Even as violence looks set to escalate in the coming days, Yasser Arafat is also facing mounting pressure from his own people to rein in Palestinian shooters. The mayors of Bethlehem, Beit Jalla and surrounding Palestinian areas have implored the Palestinian leader to ensure that gunmen stop using their residential neighborhoods for cover from which to fire on the Israelis. Residents of Beit Jalla have made no secret of their unhappiness with the continued shooting from the neighborhood towards the adjacent Israeli neighborhood of Gilo, believing that Palestinians are gaining nothing for the heavy price they're being forced to pay when the Israelis retaliate with tank and machine-gun fire. Arafat appears to have heeded their pleas by stepping up patrols to stop shooters, but the incident may be symptomatic of a creeping intifada fatigue among many West Bank Palestinians. Many ordinary Palestinians are beginning to complain that they're suffering tremendous casualties and economic deprivations in pursuit of goals that remain undefined.

Arafat may have started the week brandishing a machine pistol as a theatrical form of identifying himself with the "struggle," but many Palestinian militiamen are reportedly under no illusion that when he decides to return to the negotiating table, they'll be blacklisted by the Palestinian Authority. And, of course, the PA's record of corruption makes many ordinary Palestinians skeptical about how much of the aid currently being promised by the West and the Arab world will ever reach the Palestinian street.

But Israel, rather than Arafat, is the focus of most Palestinian anger — and the economic blockade and the heavy handed response of Israeli troops is only deepening their rage.
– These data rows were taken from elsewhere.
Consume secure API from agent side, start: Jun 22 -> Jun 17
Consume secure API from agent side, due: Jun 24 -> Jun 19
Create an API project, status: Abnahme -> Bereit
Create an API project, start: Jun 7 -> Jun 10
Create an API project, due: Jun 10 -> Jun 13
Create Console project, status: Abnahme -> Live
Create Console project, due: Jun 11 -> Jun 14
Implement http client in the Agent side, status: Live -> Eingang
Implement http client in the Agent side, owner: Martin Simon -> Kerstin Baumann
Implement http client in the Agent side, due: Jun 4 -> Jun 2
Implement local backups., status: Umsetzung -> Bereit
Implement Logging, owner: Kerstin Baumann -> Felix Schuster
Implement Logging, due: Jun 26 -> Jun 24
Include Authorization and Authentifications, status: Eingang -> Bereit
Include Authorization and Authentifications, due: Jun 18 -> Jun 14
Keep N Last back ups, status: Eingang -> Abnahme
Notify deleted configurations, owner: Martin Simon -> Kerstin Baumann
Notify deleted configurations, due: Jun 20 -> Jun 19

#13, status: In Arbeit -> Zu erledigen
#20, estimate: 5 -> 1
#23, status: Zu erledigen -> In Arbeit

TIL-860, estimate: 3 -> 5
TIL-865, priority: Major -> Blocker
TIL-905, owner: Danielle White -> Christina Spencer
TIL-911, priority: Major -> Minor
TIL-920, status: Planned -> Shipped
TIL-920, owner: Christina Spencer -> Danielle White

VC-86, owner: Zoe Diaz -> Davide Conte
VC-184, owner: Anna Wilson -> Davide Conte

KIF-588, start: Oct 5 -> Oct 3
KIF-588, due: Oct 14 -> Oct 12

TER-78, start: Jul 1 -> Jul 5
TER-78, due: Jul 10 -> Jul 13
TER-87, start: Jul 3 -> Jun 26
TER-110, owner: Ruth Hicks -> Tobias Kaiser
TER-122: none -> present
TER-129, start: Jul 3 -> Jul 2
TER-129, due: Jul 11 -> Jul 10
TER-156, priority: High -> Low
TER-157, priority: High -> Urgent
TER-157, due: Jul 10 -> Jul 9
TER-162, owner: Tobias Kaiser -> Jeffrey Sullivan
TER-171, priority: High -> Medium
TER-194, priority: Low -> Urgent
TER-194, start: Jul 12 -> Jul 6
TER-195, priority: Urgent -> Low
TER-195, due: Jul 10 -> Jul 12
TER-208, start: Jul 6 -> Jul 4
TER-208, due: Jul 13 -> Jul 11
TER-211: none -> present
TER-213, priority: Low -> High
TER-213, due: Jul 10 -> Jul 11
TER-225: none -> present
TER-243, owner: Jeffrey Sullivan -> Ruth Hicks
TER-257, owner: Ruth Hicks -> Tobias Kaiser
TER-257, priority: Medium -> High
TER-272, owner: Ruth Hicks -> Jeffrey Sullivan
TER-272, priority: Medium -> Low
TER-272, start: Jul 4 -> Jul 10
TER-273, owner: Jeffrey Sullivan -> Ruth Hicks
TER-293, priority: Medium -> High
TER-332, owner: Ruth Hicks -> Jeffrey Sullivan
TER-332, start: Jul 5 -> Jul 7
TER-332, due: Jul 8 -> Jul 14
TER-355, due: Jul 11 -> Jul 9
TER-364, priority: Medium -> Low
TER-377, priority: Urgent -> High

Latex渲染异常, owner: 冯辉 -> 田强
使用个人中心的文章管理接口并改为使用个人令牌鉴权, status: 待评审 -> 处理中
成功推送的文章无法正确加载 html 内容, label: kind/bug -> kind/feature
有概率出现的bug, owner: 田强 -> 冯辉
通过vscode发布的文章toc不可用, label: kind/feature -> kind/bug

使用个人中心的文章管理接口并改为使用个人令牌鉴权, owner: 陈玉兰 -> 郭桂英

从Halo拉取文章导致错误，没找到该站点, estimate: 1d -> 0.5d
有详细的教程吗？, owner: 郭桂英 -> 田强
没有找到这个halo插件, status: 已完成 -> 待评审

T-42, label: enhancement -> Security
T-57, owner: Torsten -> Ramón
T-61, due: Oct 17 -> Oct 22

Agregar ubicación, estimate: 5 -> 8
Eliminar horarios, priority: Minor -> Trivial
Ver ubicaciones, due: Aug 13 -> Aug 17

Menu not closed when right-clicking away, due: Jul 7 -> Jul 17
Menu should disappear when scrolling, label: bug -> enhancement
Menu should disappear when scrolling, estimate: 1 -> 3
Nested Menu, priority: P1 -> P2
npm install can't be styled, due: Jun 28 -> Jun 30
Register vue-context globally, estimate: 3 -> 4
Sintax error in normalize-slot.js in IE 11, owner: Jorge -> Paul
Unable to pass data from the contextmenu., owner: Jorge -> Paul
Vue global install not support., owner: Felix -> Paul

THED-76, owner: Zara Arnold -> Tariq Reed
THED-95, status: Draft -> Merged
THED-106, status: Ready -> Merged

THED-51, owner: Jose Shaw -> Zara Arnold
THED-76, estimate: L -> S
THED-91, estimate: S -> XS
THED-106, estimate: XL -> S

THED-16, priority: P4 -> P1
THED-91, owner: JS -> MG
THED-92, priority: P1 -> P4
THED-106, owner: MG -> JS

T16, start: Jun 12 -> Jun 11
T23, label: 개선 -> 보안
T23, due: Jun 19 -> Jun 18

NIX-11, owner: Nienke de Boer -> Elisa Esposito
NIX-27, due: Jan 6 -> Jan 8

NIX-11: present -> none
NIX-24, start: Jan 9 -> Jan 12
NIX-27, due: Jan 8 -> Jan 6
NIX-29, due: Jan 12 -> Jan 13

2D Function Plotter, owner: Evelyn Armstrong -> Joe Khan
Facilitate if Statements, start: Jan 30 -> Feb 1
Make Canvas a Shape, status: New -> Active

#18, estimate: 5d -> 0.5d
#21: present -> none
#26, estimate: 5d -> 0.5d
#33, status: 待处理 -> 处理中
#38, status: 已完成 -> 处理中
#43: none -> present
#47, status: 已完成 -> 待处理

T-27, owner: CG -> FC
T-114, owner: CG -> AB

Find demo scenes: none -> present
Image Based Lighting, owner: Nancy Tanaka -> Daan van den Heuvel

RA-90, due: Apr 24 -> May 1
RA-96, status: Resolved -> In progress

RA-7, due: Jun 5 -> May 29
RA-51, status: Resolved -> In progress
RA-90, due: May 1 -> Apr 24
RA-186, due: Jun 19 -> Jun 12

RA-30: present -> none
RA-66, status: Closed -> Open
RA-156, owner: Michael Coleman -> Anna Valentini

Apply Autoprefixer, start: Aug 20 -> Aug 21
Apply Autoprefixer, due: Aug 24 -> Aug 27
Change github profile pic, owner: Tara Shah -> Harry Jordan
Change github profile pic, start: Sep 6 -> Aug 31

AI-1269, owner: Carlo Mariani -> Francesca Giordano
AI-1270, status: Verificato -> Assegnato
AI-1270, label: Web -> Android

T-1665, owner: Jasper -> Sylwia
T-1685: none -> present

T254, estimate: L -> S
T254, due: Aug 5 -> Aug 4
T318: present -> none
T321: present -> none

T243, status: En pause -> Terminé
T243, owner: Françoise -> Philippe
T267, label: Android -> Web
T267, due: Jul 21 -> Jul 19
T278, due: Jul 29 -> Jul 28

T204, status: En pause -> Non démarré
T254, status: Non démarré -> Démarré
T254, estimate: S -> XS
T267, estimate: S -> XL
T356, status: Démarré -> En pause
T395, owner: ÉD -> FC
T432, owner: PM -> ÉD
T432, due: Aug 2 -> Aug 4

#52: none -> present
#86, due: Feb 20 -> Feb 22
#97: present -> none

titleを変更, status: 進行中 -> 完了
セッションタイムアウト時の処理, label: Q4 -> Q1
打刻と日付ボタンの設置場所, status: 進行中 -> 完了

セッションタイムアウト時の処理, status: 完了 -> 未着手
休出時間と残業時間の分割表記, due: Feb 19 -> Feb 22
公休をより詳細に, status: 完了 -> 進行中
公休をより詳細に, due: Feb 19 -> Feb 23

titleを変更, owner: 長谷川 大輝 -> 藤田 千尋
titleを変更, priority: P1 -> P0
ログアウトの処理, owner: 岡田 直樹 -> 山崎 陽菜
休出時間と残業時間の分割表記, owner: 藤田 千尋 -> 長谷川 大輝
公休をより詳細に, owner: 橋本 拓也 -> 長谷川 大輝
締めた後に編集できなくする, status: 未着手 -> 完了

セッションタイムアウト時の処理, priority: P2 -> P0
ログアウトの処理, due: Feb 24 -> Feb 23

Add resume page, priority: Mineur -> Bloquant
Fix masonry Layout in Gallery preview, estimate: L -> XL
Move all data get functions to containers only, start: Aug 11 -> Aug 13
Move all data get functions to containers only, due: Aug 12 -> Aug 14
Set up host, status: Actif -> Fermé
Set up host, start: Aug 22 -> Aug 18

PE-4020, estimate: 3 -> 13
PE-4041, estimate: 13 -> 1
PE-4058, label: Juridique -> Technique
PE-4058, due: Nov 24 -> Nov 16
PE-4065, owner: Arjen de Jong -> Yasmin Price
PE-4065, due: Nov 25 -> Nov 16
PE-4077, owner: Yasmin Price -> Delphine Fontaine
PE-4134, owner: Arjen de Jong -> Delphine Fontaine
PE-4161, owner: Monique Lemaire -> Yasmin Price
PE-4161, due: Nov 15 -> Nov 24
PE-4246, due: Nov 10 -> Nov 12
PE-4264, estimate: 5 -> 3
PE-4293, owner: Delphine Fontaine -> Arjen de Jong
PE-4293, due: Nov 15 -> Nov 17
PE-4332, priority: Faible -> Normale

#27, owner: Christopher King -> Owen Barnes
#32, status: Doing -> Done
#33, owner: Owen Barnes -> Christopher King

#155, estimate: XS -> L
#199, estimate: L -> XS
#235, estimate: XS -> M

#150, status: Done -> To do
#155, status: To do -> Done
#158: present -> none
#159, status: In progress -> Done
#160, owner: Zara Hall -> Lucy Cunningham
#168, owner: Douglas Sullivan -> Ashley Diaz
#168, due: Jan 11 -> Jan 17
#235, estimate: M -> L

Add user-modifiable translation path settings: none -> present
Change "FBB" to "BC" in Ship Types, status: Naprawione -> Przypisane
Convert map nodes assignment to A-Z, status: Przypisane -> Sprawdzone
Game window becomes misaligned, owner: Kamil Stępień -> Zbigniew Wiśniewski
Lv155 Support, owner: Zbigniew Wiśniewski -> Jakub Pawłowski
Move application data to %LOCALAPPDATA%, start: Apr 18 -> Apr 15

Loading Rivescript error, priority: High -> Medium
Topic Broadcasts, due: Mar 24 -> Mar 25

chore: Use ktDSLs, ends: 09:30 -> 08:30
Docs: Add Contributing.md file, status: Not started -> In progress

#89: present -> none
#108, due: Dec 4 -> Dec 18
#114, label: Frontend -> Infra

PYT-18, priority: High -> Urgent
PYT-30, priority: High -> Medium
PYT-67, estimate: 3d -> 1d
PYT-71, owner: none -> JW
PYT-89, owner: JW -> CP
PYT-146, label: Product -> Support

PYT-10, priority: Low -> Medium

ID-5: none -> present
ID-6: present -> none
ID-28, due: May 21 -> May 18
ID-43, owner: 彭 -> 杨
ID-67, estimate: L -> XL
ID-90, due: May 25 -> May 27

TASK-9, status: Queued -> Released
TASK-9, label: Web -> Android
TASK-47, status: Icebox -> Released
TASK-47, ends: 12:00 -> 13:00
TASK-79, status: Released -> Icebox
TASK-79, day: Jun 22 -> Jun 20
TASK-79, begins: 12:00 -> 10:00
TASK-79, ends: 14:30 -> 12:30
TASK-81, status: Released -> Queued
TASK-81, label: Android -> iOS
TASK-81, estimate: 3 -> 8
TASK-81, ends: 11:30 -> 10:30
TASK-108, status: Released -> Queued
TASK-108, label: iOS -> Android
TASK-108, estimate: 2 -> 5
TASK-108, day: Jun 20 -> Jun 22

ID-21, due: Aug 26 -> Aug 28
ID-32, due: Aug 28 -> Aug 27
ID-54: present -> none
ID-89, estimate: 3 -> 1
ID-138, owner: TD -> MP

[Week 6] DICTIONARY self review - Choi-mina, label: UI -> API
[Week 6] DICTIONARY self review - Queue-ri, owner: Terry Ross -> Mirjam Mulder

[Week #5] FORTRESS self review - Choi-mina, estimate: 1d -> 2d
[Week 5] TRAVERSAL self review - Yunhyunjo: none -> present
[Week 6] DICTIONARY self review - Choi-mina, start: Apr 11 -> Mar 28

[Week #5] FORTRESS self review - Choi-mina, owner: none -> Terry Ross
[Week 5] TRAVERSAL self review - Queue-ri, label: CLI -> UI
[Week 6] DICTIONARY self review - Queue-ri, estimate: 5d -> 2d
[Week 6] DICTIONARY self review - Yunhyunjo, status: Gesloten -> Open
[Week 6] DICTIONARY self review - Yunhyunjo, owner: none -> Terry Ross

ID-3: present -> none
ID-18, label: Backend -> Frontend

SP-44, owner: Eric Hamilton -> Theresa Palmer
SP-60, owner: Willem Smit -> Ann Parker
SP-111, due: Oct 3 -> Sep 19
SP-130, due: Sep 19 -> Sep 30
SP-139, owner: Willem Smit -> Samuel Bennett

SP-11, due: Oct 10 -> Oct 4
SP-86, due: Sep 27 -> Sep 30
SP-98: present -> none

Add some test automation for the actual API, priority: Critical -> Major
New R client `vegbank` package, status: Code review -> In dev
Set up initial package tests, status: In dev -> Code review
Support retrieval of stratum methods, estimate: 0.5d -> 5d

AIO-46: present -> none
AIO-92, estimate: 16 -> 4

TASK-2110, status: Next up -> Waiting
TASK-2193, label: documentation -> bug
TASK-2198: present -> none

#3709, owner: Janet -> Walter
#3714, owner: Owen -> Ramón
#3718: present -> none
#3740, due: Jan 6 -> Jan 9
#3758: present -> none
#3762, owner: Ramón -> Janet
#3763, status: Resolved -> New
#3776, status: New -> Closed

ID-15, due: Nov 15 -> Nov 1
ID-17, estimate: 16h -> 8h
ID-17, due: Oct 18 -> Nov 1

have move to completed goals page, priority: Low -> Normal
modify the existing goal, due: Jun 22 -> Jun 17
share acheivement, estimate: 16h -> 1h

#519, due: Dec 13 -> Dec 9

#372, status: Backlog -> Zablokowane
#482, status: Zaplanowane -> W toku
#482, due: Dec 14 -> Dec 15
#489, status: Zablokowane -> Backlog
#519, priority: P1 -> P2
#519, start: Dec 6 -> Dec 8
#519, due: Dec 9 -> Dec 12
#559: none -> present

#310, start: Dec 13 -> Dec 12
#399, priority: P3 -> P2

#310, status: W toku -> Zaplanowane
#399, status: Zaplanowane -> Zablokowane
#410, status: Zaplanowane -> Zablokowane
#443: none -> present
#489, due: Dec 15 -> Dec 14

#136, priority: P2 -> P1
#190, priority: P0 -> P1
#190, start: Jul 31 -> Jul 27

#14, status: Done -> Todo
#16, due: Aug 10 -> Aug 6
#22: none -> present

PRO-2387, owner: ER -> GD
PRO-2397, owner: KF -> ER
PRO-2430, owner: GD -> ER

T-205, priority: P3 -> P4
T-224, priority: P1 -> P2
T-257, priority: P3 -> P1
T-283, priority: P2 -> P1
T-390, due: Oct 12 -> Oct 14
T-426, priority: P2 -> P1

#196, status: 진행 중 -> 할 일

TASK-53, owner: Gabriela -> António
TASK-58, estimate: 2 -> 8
That dims Ehud Barak's already slim prospects of achieving the pre-election peace deal that may be his last hope of holding off the challenge of Benjamin Netanyahu, and also nurtures Hamas, Islamic Jihad an other radical elements who have no interest in negotiating a peace agreement. So with an intifada in full swing, the right-wing Likud party poised to return to power and most of the Israeli-Palestinian negotiations still underway happening in secret, President Clinton may have to scrap Middle East peace from his legacy talking points.